In-person fitness classes and personal training are the top two areas where consumers expect to spend more on fitness. Consumers expect to maintain their spending on fitness club memberships and fitness apps.
The challenge for fitness businesses will be to retain consumers among an ever-increasing suite of choices. Offering best-in-class facilities, convenient locations and hours, and loyalty and referral programs are table stakes. Building strong communities and offering experiences such as retreats, as well as services such as nutritional coaching and personalized workout plans (potentially enabled by gen AI), can help top players evolve their value proposition and manage customer acquisition costs.
More than 80 percent of consumers in China, the United Kingdom, and the United States consider gut health to be important, and over 50 percent anticipate making it a higher priority in the next two to three years.
One-third of US consumers, one-third of UK consumers, and half of Chinese consumers said they wish there were more products in the market to support their gut health.
While probiotic supplements are the most frequently used gut health products in China and the United States, UK consumers opt for probiotic-rich foods such as kimchi, kombucha, or yogurt, as well as over-the-counter medications. About one-third of US consumers, one-third of UK consumers, and half of Chinese consumers said they wish there were more products in the market to support their gut health. At-home microbiome testing and personalized nutrition are two areas where companies can build on the growing interest in this segment.

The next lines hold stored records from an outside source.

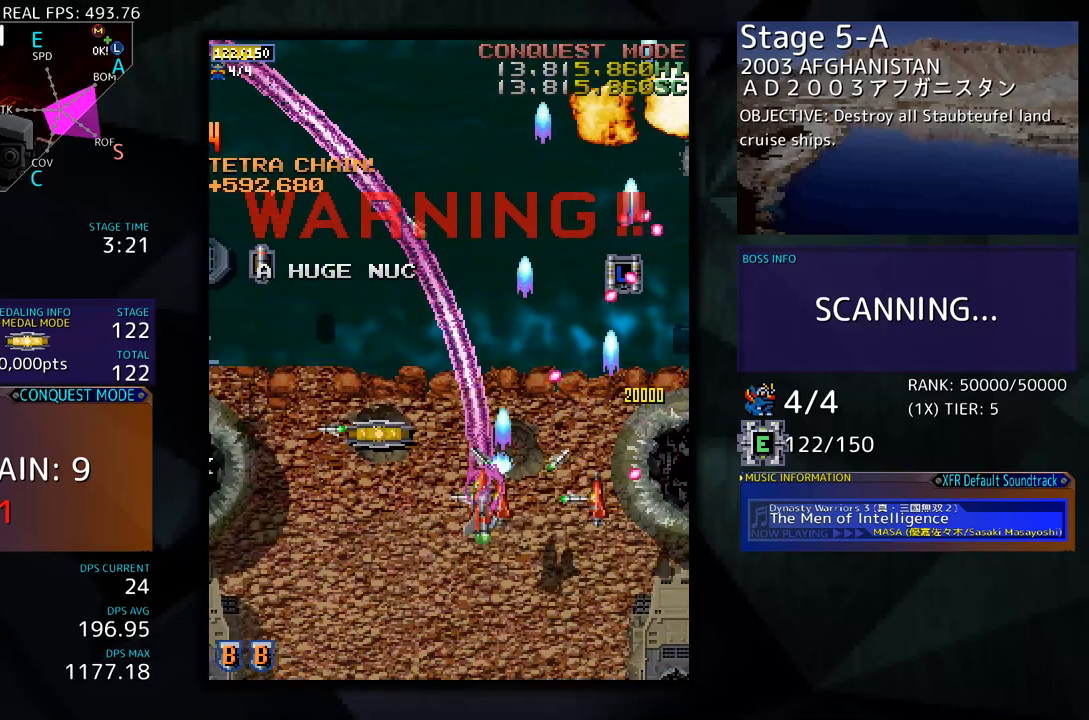
{"buttons": ["DPAD_DOWN", "DPAD_LEFT"], "events": [[83, "DPAD_UP", "down"], [334, "DPAD_UP", "up"], [385, "DPAD_DOWN", "down"]]}
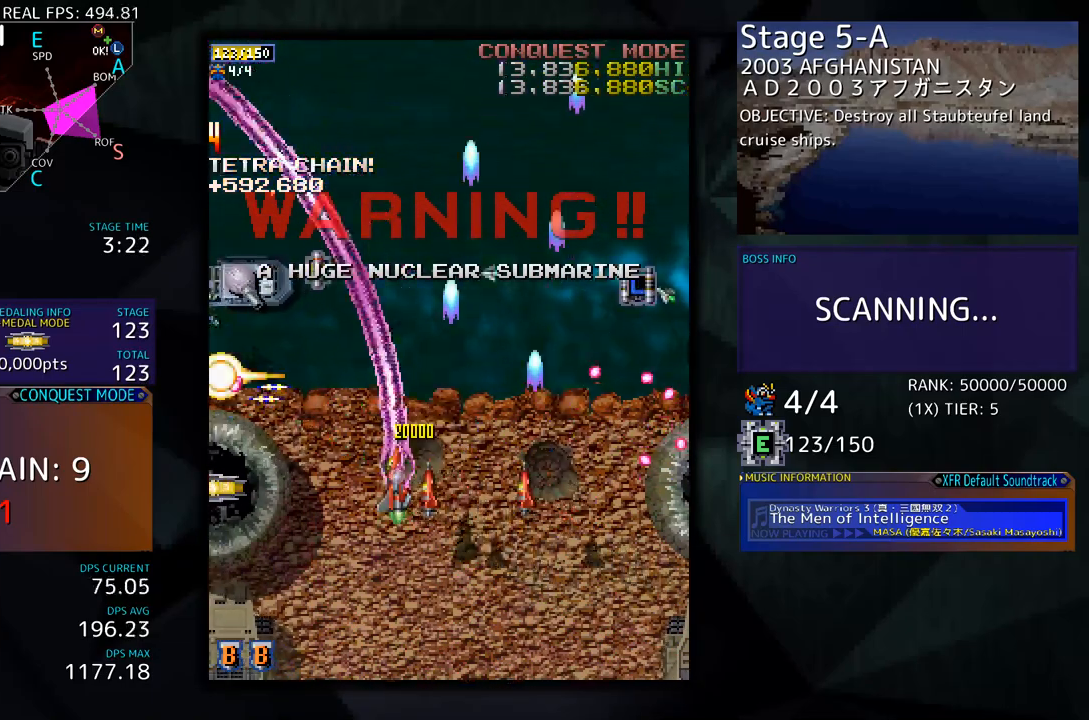
{"buttons": ["DPAD_LEFT"], "events": [[401, "DPAD_DOWN", "up"]]}
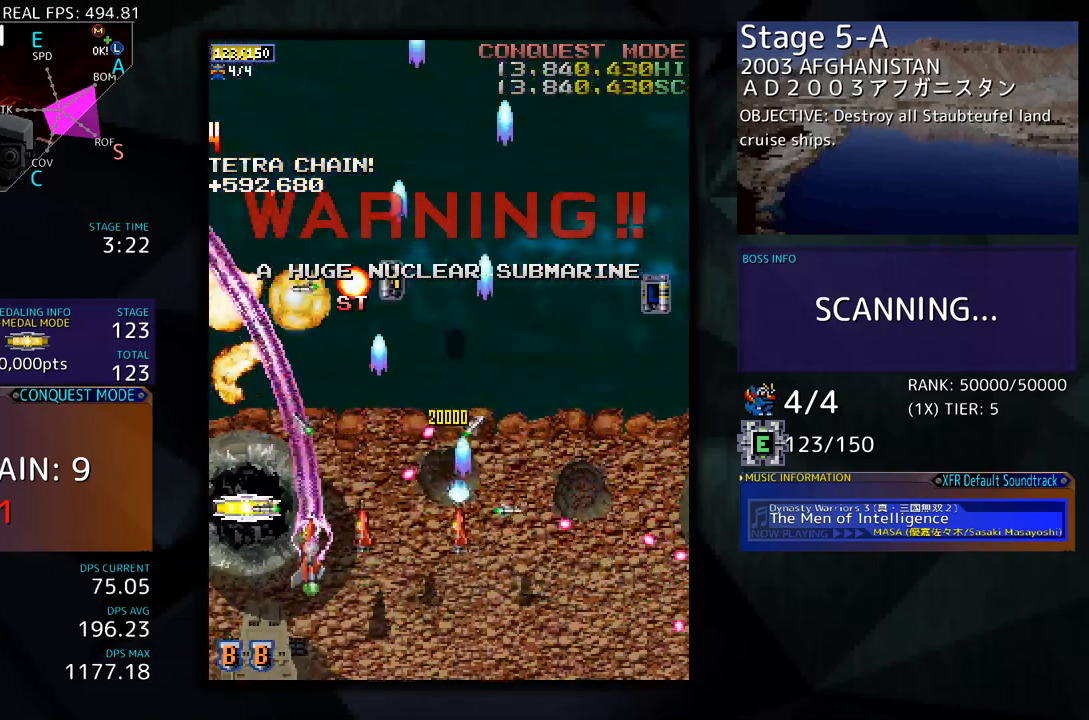
{"buttons": ["DPAD_UP", "DPAD_RIGHT"], "events": [[100, "DPAD_UP", "down"], [250, "DPAD_LEFT", "up"], [267, "DPAD_RIGHT", "down"]]}
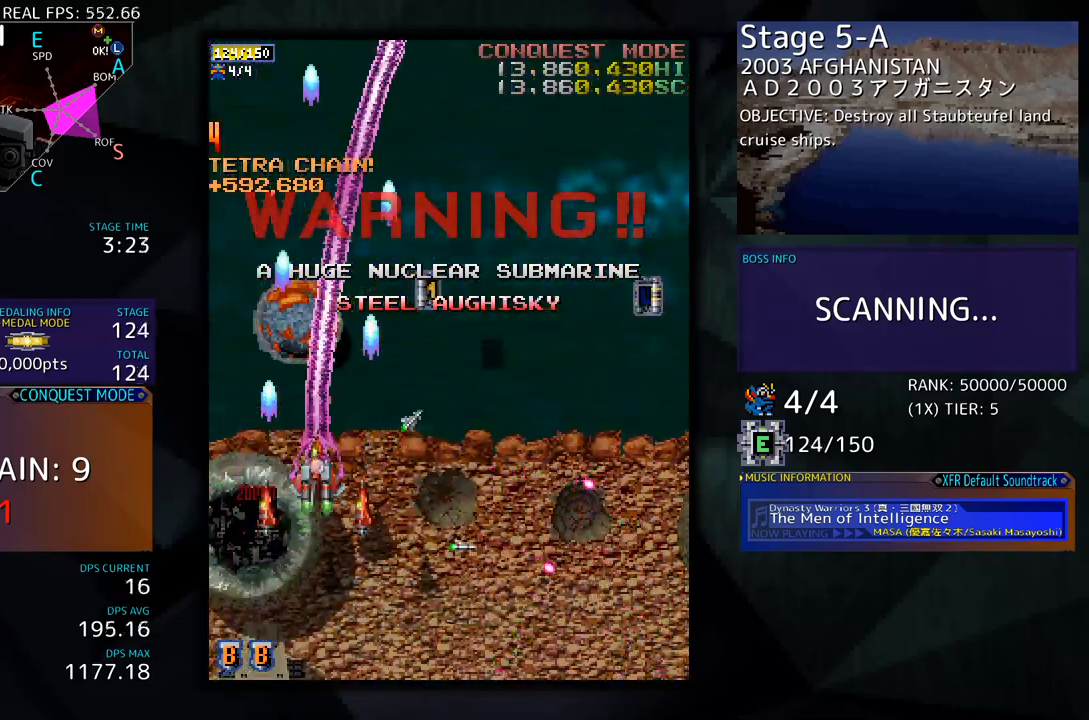
{"buttons": ["DPAD_UP", "DPAD_RIGHT"], "events": []}
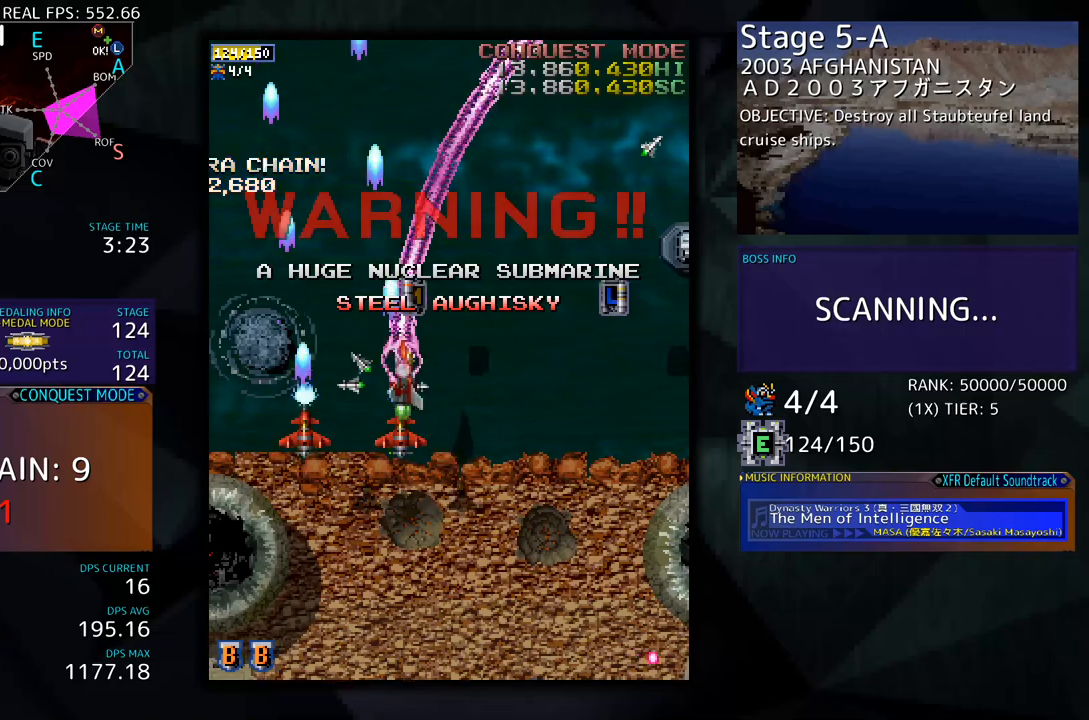
{"buttons": ["DPAD_DOWN", "DPAD_RIGHT"], "events": [[101, "DPAD_RIGHT", "up"], [268, "DPAD_UP", "up"], [285, "DPAD_DOWN", "down"], [285, "DPAD_RIGHT", "down"], [301, "DPAD_RIGHT", "up"], [435, "DPAD_RIGHT", "down"]]}
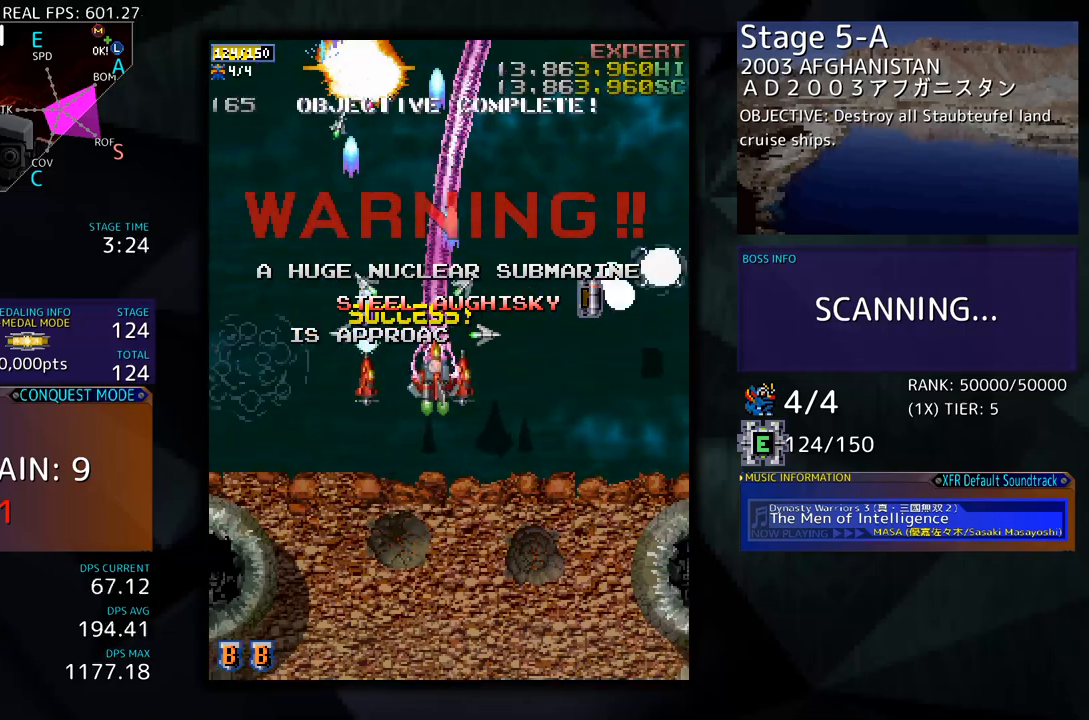
{"buttons": ["DPAD_DOWN", "DPAD_RIGHT"], "events": []}
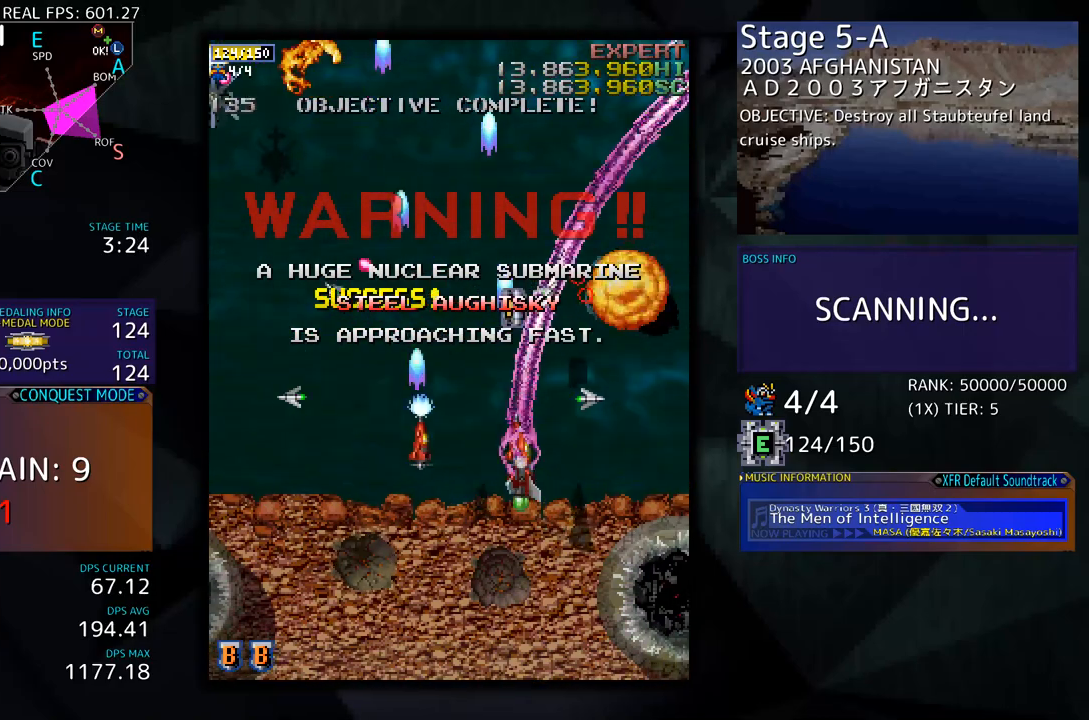
{"buttons": ["DPAD_UP", "DPAD_LEFT"], "events": [[100, "DPAD_DOWN", "up"], [268, "DPAD_RIGHT", "up"], [452, "DPAD_UP", "down"], [485, "DPAD_LEFT", "down"]]}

The expanded cultural conversation about sexuality, improvements in sexual education, and growing support for female sexual-health challenges (such as low libido, vaginal dryness, and pain during intercourse) have all contributed to the growth in demand for sexual-health products.
Eighty-seven percent of US consumers reported having spent the same or more on sexual-health products in the past year than in the year prior, and they said they purchased personal lubricants, contraceptives, and adult toys most frequently.
While more businesses began to sell sexual-health products online during the height of the COVID-19 pandemic, a range of retailers—from traditional pharmacies to beauty retailers to department stores—are now adding more sexual-health brands and items to their store shelves.5 This creates marketing and distribution opportunities for disruptor brands to reach new audiences and increase scale.
Despite consistently ranking as the second-highest health and wellness priority for consumers, sleep is also the area where consumers said they have the most unmet needs. In our previous report, 37 percent of US consumers expressed a desire for additional sleep and mindfulness products and services, such as those that address cognitive functioning, stress, and anxiety management. In the year since, little has changed. One of the major challenges in improving sleep is the sheer number of factors that can affect a good night’s sleep, including diet, exercise, caffeination, screen time, stress, and other lifestyle factors. As a result, few, if any, tech players and emerging brands in the sleep space have been able to create a compelling ecosystem to improve consumer sleep holistically. Leveraging consumer data to address specific pain points more effectively—including inducing sleep, minimizing sleep interruptions, easing wakefulness, and improving sleep quality—presents an opportunity for companies.
As consumers take more control over their health outcomes, they are looking for data-backed, accessible products and services that empower them to do so. Companies that can help consumers make sense of this data and deliver solutions that are personalized, relevant, and rooted in science will be best positioned to succeed.